++++ QUOTED PASSAGE ++++

On Fri, 10 Jan 2025, Alexandre Oliva wrote:

> 
> A narrowing conversion and a shift both drop bits from the loaded
> value, but we need to take into account which one comes first to get
> the right number of bits and mask.
> 
> Fold when applying masks to parts, comparing the parts, and combining
> the results, in the odd chance either mask happens to be zero.
> 
> Regstrapped on x86_64-linux-gnu.  Ok to intall?

OK.

Richard.

> 
> for  gcc/ChangeLog
> 
>       PR tree-optimization/118206
>       * gimple-fold.cc (decode_field_reference): Account for upper
>       bits dropped by narrowing conversions whether before or after
>       a right shift.
>       (fold_truth_andor_for_ifcombine): Fold masks, compares, and
>       combined results.
> 
> for  gcc/testsuite/ChangeLog
> 
>       PR tree-optimization/118206
>       * gcc.dg/field-merge-18.c: New.
> ---
>  gcc/gimple-fold.cc                    |   39 ++++++++++++++++++++++++----
>  gcc/testsuite/gcc.dg/field-merge-18.c |   46 
> +++++++++++++++++++++++++++++++++
>  2 files changed, 79 insertions(+), 6 deletions(-)
>  create mode 100644 gcc/testsuite/gcc.dg/field-merge-18.c
> 
> diff --git a/gcc/gimple-fold.cc b/gcc/gimple-fold.cc
> index c8a726e0ae3f3..d95f04213ee40 100644
> --- a/gcc/gimple-fold.cc
> +++ b/gcc/gimple-fold.cc
> @@ -7547,6 +7547,7 @@ decode_field_reference (tree *pexp, HOST_WIDE_INT 
> *pbitsize,
>    int shiftrt = 0;
>    tree res_ops[2];
>    machine_mode mode;
> +  bool convert_before_shift = false;
>  
>    *load = NULL;
>    *psignbit = false;
> @@ -7651,6 +7652,12 @@ decode_field_reference (tree *pexp, HOST_WIDE_INT 
> *pbitsize,
>        if (*load)
>       loc[3] = gimple_location (*load);
>        exp = res_ops[0];
> +      /* This looks backwards, but we're going back the def chain, so if we
> +      find the conversion here, after finding a shift, that's because the
> +      convert appears before the shift, and we should thus adjust the bit
> +      pos and size because of the shift after adjusting it due to type
> +      conversion.  */
> +      convert_before_shift = true;
>      }
>  
>    /* Identify the load, if there is one.  */
> @@ -7693,6 +7700,15 @@ decode_field_reference (tree *pexp, HOST_WIDE_INT 
> *pbitsize,
>    *pvolatilep = volatilep;
>  
>    /* Adjust shifts...  */
> +  if (convert_before_shift
> +      && outer_type && *pbitsize > TYPE_PRECISION (outer_type))

++++

> **DIRECTIONS**
Please update the part of the patch email that opens with the words containing "On Fri, 10 Jan" and closes with "Ok to intall?". Write that part out again with "x86_64-linux-gnu" changed to "aarch64-linux-gnu".

++++ INFORMATION GIVEN ++++

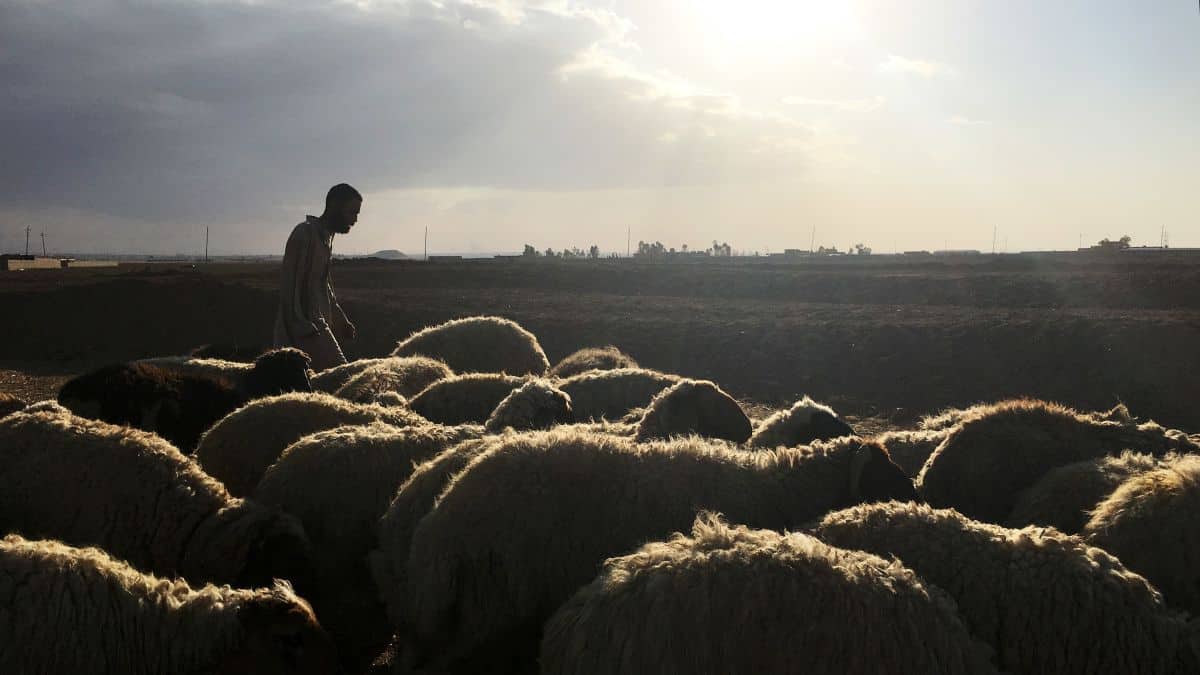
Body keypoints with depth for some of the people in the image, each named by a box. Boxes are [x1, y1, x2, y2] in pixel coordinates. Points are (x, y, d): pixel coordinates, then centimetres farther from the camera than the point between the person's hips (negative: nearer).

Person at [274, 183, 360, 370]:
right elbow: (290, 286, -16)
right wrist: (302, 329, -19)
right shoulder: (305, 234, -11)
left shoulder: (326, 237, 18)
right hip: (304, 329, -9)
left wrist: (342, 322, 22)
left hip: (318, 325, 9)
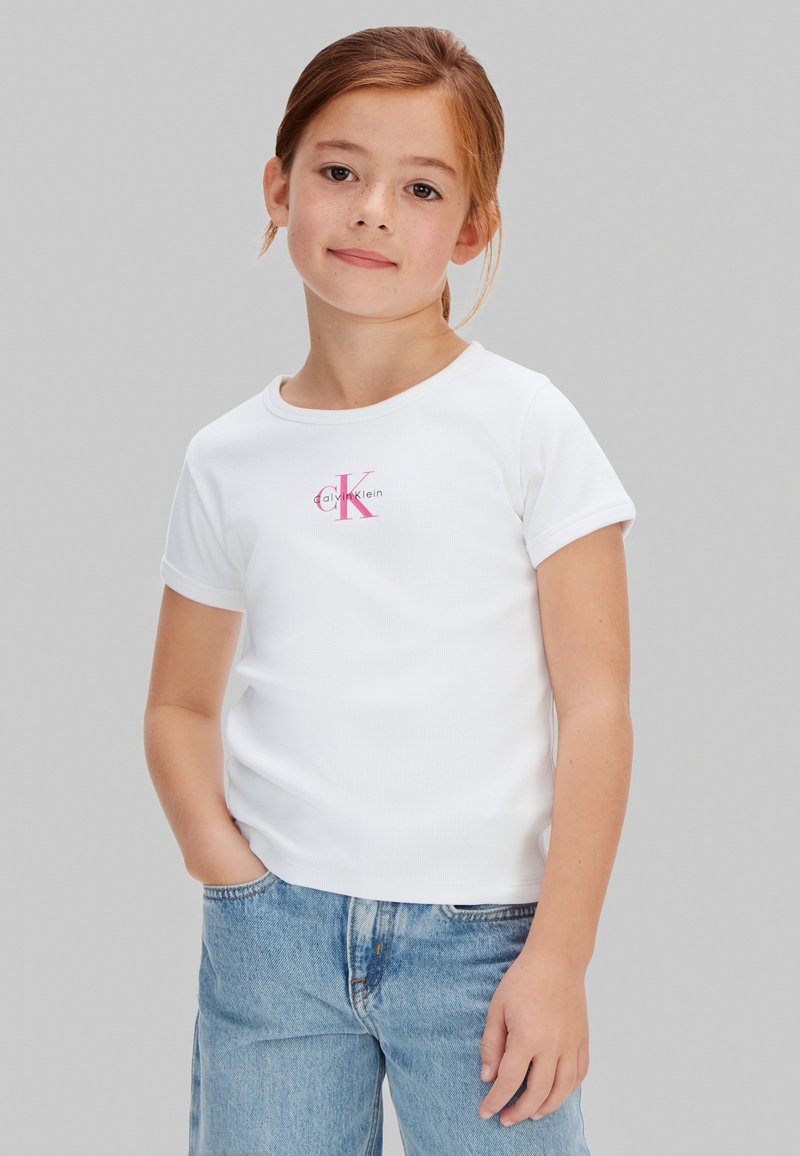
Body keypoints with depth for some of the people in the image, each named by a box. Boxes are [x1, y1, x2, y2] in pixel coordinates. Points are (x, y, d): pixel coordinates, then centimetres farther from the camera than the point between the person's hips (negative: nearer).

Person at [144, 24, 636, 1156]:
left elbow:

++++
++++ INFORMATION GIVEN ++++

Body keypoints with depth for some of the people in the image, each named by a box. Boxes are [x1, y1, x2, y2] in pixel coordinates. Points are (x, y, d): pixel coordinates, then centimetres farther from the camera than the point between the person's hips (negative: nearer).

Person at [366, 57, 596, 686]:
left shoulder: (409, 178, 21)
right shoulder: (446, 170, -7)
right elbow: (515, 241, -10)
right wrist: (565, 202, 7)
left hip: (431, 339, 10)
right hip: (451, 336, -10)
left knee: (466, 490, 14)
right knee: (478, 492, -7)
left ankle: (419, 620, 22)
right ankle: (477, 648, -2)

++++
++++ INFORMATION GIVEN ++++

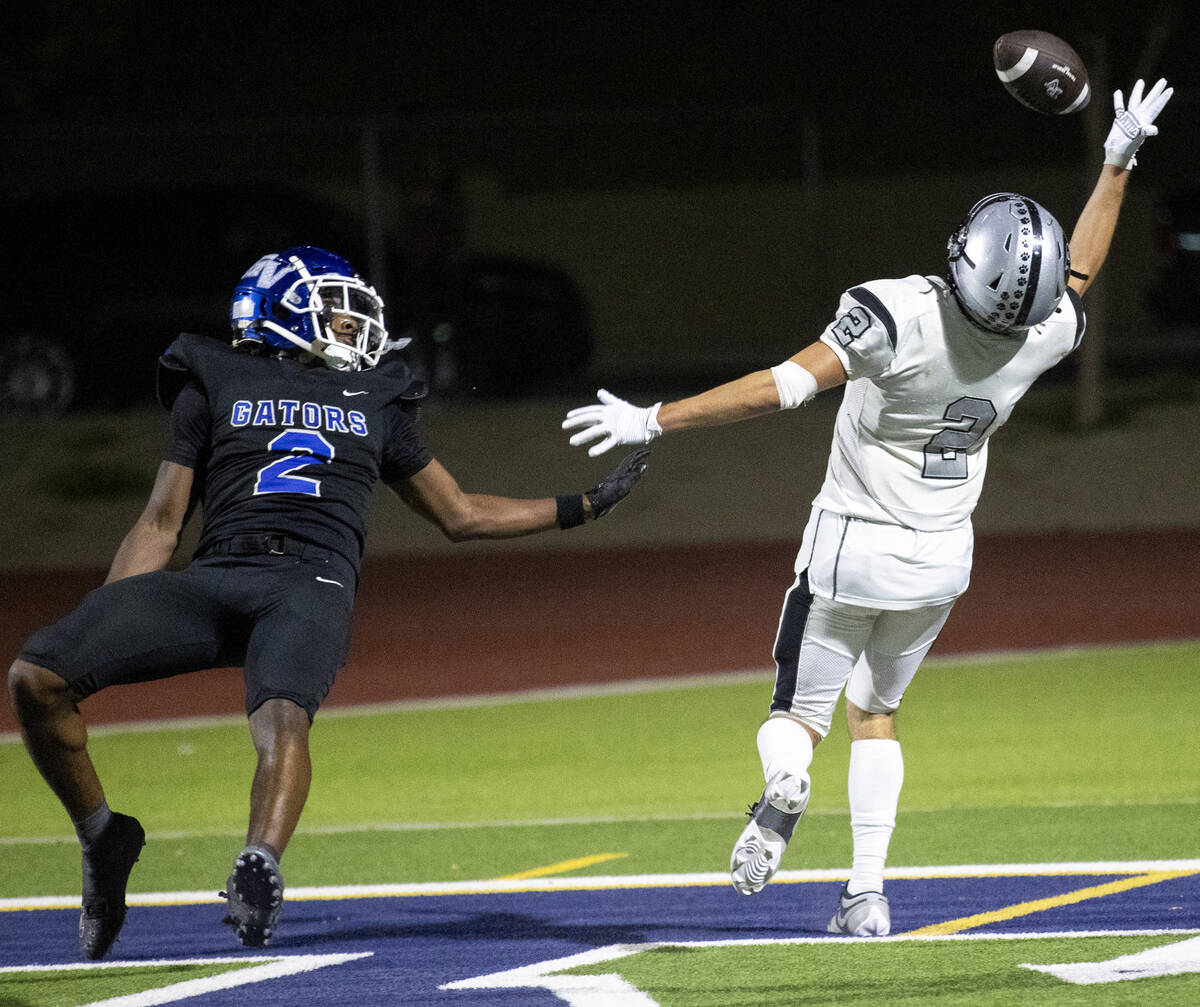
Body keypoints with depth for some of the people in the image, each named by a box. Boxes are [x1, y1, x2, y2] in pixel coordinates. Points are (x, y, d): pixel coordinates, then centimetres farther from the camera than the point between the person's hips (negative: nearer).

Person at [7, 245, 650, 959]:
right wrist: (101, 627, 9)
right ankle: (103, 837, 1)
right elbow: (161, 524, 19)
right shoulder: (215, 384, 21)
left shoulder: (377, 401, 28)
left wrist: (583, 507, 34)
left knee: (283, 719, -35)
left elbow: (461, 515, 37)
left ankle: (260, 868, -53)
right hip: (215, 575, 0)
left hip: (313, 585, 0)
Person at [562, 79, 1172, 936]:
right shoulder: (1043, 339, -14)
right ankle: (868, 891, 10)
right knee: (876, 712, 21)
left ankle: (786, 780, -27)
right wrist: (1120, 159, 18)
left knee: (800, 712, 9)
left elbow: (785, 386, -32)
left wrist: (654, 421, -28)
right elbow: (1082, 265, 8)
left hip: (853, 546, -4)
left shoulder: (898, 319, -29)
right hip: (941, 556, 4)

++++

> **OUTPUT BELOW**
On Fri, 10 Jan 2025, Alexandre Oliva wrote:

> 
> A narrowing conversion and a shift both drop bits from the loaded
> value, but we need to take into account which one comes first to get
> the right number of bits and mask.
> 
> Fold when applying masks to parts, comparing the parts, and combining
> the results, in the odd chance either mask happens to be zero.
> 
> Regstrapped on aarch64-linux-gnu.  Ok to intall?